Viktor Orban, premier ungherese, ha compiuto in questi giorni una mossa clamorosa che lo rilancia come abile negoziatore sulla scena internazionale: senza aspettare l’Unione Europea, è volato direttamente da Donald Trump a Washington e ha portato a casa ciò che Bruxelles — e molti governi del continente — hanno provato invano a ottenere per mesi.
Mentre tutti sanno che l’UE continua a firmare maxi-contratti sulle armi con le aziende statunitensi, rinunciando al tempo stesso a forniture energetiche russe — e comprando gas statunitense a prezzi più alti —, Orban è riuscito a ottenere per l’Ungheria l’esenzione dalle sanzioni americane su petrolio e gas russo, in cambio di nuovi accordi sulle armi e sull’energia nucleare con Washington.
Il faccia a faccia tra Orban e Trump è stato uno scambio diretto e pragmatico: da una parte, gli Stati Uniti incassano un contratto da 700 milioni di dollari per la vendita di armamenti alle forze armate di Budapest
Dall’altra, l’Ungheria ottiene un’esenzione di almeno un anno dalle sanzioni su gas e petrolio russi, garantendo così prezzi energetici tra i più bassi d’Europa per le famiglie ungheresi.
L’accordo comprende anche la fornitura di combustibile nucleare e la prospettiva di futuri investimenti energetici tra i due Paesi, in particolare per 12 mini-reattori modulari che potrebbero valere 20 miliardi di dollari.
Il presidente Trump ha motivato la decisione spiegando che l’Ungheria “non ha porti e non può facilmente diversificare le sue forniture”, giustificando quindi un trattamento diverso rispetto agli altri Paesi UE senza accesso diretto al mare.
Un endorsement senza precedenti per Orban, che in conferenza stampa non ha esitato a ringraziare Trump e a sottolineare come il tycoon newyorkese abbia “riaperto una nuova età dell’oro nei rapporti con Washington”.
Di fronte alla determinazione di Orban, l’Unione Europea resta impantanata in una doppia trappola.
Da una parte, Bruxelles rinnova e rafforza ormai da mesi i pacchetti di sanzioni contro Mosca (siamo al XIX round), criticando Budapest per la sua “vicinanza” al Cremlino.
Eppure, nel concreto, si ritrova costretta ad acquistare armi dagli Stati Uniti per sostenere la propria sicurezza e a importare gas liquido americano, pagandolo a caro prezzo in un mercato globale estremamente competitivo.
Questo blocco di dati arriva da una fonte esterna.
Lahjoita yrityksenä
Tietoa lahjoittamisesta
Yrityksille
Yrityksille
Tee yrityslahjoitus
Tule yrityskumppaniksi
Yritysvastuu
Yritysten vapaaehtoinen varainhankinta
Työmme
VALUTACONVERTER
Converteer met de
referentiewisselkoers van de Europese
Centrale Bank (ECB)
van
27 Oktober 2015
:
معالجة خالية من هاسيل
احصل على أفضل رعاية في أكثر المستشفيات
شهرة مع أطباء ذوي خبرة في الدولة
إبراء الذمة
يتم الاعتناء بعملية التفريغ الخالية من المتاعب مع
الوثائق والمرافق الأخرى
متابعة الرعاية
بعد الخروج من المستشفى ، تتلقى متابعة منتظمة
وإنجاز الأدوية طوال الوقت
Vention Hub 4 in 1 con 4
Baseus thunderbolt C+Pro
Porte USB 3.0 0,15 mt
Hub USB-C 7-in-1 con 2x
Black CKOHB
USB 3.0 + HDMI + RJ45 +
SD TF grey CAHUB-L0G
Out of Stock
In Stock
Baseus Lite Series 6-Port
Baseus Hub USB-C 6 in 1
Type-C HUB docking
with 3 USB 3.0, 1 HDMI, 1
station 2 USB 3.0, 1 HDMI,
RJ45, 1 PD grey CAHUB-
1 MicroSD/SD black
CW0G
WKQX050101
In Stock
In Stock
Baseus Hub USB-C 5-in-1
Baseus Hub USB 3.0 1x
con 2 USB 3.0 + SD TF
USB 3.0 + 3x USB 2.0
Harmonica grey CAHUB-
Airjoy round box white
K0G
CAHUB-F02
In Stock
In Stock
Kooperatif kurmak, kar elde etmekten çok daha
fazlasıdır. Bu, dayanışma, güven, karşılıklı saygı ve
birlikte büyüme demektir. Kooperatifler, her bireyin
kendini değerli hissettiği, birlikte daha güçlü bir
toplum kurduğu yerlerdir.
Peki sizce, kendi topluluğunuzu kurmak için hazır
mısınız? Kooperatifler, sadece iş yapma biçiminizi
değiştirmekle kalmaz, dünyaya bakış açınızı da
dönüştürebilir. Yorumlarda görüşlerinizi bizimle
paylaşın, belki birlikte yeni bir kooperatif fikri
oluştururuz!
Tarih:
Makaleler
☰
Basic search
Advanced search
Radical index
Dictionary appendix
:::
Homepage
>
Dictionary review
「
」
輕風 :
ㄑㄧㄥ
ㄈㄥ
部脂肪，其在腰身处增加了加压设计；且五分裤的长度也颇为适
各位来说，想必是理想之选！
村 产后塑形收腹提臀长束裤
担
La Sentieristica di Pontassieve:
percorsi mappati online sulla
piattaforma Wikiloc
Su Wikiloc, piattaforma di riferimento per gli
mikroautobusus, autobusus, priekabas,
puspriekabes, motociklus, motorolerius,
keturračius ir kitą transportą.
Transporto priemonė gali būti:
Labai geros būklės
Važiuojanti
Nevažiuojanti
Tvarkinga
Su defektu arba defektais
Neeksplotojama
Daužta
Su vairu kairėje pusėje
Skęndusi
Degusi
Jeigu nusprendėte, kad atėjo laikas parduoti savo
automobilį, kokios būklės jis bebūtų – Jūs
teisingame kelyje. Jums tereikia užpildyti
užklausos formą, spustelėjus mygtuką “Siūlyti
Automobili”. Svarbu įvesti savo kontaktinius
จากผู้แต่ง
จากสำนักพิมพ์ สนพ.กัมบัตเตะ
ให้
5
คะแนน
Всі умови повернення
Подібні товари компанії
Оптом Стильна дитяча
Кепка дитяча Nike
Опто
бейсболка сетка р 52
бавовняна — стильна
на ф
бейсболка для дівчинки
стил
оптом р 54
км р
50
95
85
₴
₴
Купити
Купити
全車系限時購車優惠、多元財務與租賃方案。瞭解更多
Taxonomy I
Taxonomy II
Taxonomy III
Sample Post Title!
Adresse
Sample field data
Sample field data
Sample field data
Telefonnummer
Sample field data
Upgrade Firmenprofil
Al contrario, l’Ungheria — che da anni partecipa solo nominalmente al fronte anti-russo, limitandone l’impatto per la propria economia — si assicura energia più economica e si presenta all’elettorato interno come “difensore della convenienza energetica nazionale”.
In un solo viaggio, Orban ha dato prova di poter ottenere condizioni migliori direttamente dall’America, e soprattutto bypassando le mediazioni UE, confermando la sua linea sovranista.
L’accordo Trump-Orban non si limita solo alle esenzioni energetiche: previsti anche nuovi investimenti nel settore bellico e partnership strategiche su tecnologie nucleari e forniture di combustibile, mentre Budapest si impegna ad acquistare negli anni futuri anche gas naturale liquido dagli USA, ma senza rinunciare a quello russo, ora finalmente senza restrizioni.
Nel panorama internazionale, Trump ha lanciato la proposta di un vertice a tre con Orban e Putin a Budapest “per riaprire i canali di dialogo” con Mosca, commentando con toni critici le scelte dell’amministrazione Biden e ricordando agli altri Paesi europei che “chi ha porti e alternative non può permettersi di giudicare chi non le ha”.
L’operazione orchestrata da Orban e Trump rivela uno scenario grottesco: mentre l’UE resta prigioniera di una diplomazia “a senso unico”, che la costringe a comprare armi dagli USA e gas a prezzi esorbitanti dagli stessi americani, l’Ungheria rompe il fronte e ottiene la deroga alle restrizioni energetiche.
Orban, snobbando Von der Leyen e Macron, è riuscito a farsi ascoltare, e tornare a casa con qualcosa di concreto. Una foto di realpolitik che lascia Bruxelles nel ruolo di spettatrice e poliziotto delle regole, incapace di tutelare realmente gli interessi dei propri cittadini.